To achieve $\Theta(n\lg(n / k))$-time merging, we merge the lists pairwise, then merge the resulting lists pairwise, and so on, until there's just one list. The pairwise merging requires $\Theta(n)$ work at each level, since we are still working on $n$ elements, even if they are partitioned among sublists. The number of levels, starting with $n / k$ lists (with $k$ elements each) and finishing with 1 list (with $n$ elements), is $\lceil \lg(n / k) \rceil$. Therefore, the total running time for the merging is $\Theta(n\lg(n / k))$.

c. The modified algorithm has the same asymptotic running time as standard merge sort when $\Theta(nk + n\lg(n / k)) = \Theta(n\lg n)$. The largest asymptotic value of $k$ as a function of $n$ that satisfies this condition is $k = \Theta(\lg n)$.
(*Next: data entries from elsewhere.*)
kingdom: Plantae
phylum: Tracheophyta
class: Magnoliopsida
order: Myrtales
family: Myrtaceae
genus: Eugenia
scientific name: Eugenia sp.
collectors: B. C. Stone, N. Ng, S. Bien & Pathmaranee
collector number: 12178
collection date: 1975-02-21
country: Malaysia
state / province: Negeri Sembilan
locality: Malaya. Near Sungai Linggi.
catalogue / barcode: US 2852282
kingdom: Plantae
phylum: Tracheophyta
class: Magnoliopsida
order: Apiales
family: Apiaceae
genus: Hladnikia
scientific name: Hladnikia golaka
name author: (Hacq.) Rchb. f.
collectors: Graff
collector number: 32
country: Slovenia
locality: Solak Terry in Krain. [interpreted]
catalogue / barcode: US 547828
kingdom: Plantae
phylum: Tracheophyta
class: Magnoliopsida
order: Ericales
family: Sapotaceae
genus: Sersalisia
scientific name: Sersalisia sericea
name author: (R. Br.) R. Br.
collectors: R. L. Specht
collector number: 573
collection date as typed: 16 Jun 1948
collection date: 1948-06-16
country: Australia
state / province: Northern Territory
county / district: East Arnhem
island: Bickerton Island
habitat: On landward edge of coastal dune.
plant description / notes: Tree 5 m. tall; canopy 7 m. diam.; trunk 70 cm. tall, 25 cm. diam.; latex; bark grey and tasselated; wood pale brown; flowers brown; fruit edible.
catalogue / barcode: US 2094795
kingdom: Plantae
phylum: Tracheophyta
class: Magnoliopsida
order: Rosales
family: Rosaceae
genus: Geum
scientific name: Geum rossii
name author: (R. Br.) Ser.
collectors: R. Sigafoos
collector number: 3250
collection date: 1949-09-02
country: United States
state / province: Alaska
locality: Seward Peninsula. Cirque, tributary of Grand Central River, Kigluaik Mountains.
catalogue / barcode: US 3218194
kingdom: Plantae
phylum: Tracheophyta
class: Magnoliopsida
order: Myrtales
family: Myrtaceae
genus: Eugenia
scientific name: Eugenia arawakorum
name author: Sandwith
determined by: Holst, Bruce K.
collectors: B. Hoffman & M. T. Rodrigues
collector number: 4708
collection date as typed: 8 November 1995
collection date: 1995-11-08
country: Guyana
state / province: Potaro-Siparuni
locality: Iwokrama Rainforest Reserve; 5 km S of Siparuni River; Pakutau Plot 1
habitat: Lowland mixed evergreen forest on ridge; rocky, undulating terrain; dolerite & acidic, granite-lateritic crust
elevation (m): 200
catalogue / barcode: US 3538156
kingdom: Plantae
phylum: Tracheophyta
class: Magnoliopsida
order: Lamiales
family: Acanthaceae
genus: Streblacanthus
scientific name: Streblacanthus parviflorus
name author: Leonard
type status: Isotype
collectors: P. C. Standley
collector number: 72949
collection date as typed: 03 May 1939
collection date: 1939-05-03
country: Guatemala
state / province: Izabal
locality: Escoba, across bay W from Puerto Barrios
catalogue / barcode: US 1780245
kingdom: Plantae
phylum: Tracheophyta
To see why, first observe that $k$ cannot be more than $\Theta(\lg n)$ (i.e., it can't have a higher-order term than $\lg n$), for otherwise the left-hand expression wouldn't be $\Theta(n\lg n)$ (because it would have a higher-order term than $n\lg n$). So all we need to do is verify that $k = \Theta(\lg n)$ works, which we can do by plugging $k = \lg n$ into

$$\Theta(nk + n\lg(n / k)) = \Theta(nk + n\lg n - n\lg k)$$

to get

$$\Theta(n\lg n + n\lg n - n\lg\lg n) = \Theta(2n\lg n - n\lg\lg n),$$

which by taking just the high-order term and ignorin the constant coefficient, equals $\Theta(n\lg n)$.

d. In practice, $k$ should be the largest list length on which insertion sort is faster than merge sort.